Nah, ketika UN diaplikasikan dengan porsi yang lebih besar bisa dikatakan perguruan-perguruan tinggi tersebut sedang berjudi. Resiko seleksi masuk dengan nilai UN sebagai koefisien terbesar, membuat potensi murni anak sebagai akibat proses pembelajaran akan hilang. Pada akhirnya, mahasiswa-mahasiswa yang dicetak pun kebanyakan akan memiliki mental yang lemah dalam berkompetisi dalam dunianya.
Permasalahan lain yang menghadang adalah adanya koefisien pemeringkatan sekolah. Dengan adanya seleksi langsung menggunakan UN, maka tingkatan ranking sekolah berdasar pemeringkatan universitas akan memiliki pengaruh yang besar. Biasanya diwujudkan dengan memberikan nilai koefisien tersebut sebagai faktor pengali nilai akumulatif siswa. Sehingga, akan mengurangi atau bahkan mengeliminasi sekolah-sekolah yang dipandang memiliki nilai koefisien yang rendah.

Jika kondisi demikian tidak dipikirkan sebagai konsekuensi logisnya, maka kita perlu cemas terhadap perkembangan pendidikan kita. Sekolah sebagai tempat anak mengasah pengetahuan dan pemahamannya, akan tereduksi sebagai tempat mencari nilai-nilai yang praktis.
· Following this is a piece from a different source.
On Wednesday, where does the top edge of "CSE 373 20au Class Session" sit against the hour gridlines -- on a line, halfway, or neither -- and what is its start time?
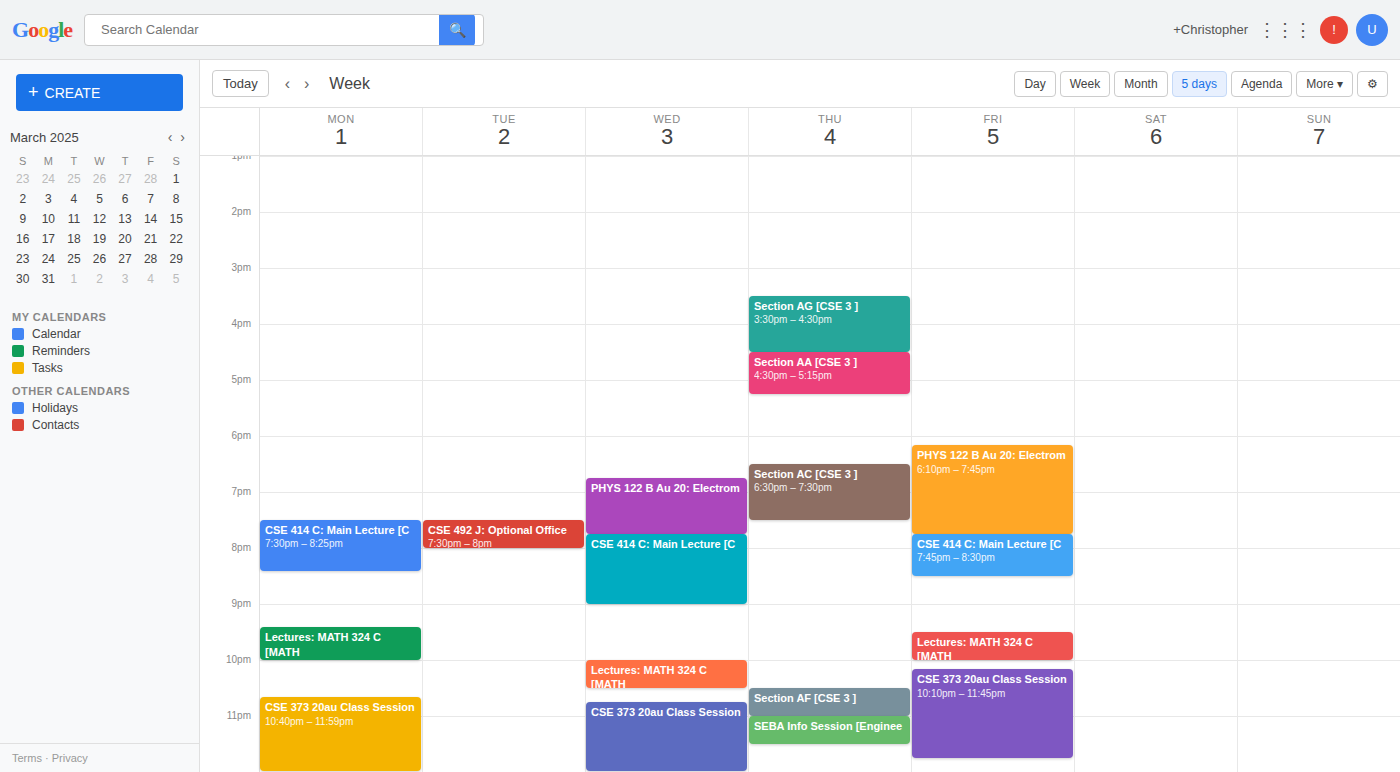
22:45 -- neither: three quarters of the way from the 22:00 line to the 23:00 line.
Gairah pengembangan ilmu pengetahuan dan teknologi, secara pelan akan tereduksi untuk orientasi-orientasi yang sempit.
Maka, jikalau sistem tersebut nantinya dianggap berhasil harus pula disertai dengan keberlanjutan praktik yang jelas. Karena bagaimanapun, pengawasan hasil UN dengan pengawasan tes masuk di perguruan tinggi adalah berbeda. Dalam UN, para siswa mengerjakan soal-soal dengan mental yang relatif stabil. Sehingga, memunculkan potensi kecurangan yang sangat besar. Sedangkan seleksi masuk dengan berbagai tes yang sesuai, akan membuat jurusan bisa leluasa memilih pemuda-pemuda terbaik di bidangnya.
Kemudahan dalam pelayanan tes masuk dengan 90% jalur undangan, jangan hanya dijadikan lahan bisnis yang empuk. Mengingat bahwa ketika para calon mahasiswa baru melakukan tes, panitia memiliki tugas mempersiapkan, melaksanakan, mengawasi dan mengkoreksi. Sedangkan jika tanpa tes, beban kerja tersebut bisa berkurang sangat banyak. Artinya, pihak universitas bisa menangguk untung yang lebih besar karena mampu mereduksi pembiayaan lain-lain.
Calon mahasiswa terbaik, tentu tidak didapatkan dengan mudah. Seleksi apapun pasti memiliki kelebihan dan kekurangan. Satu hal yang pasti dan harus diperhatikan oleh para penyelenggara seleksi ini adalah bahwa seleksi yang digunakan harus mampu menjaga kredibilitas kualitas perguruan tinggi dan nilai-nilai kejujuran.
Isdiyono, Mahasiswa Fakultas Ilmu Pendidikan
Universitas Negeri Yogyakarta

Termuat di harian jogja pada Selasa, 02 Oktober 2012

No comments:

Post a Comment

MERDEKA BERPENDAPAT DI HARI ANAK

 Anak adalah kelompok usia rentan di samping wanita dan lansia. Di berbagai kondisi yang mengancam, mereka adalah kelompok yang tidak bisa m...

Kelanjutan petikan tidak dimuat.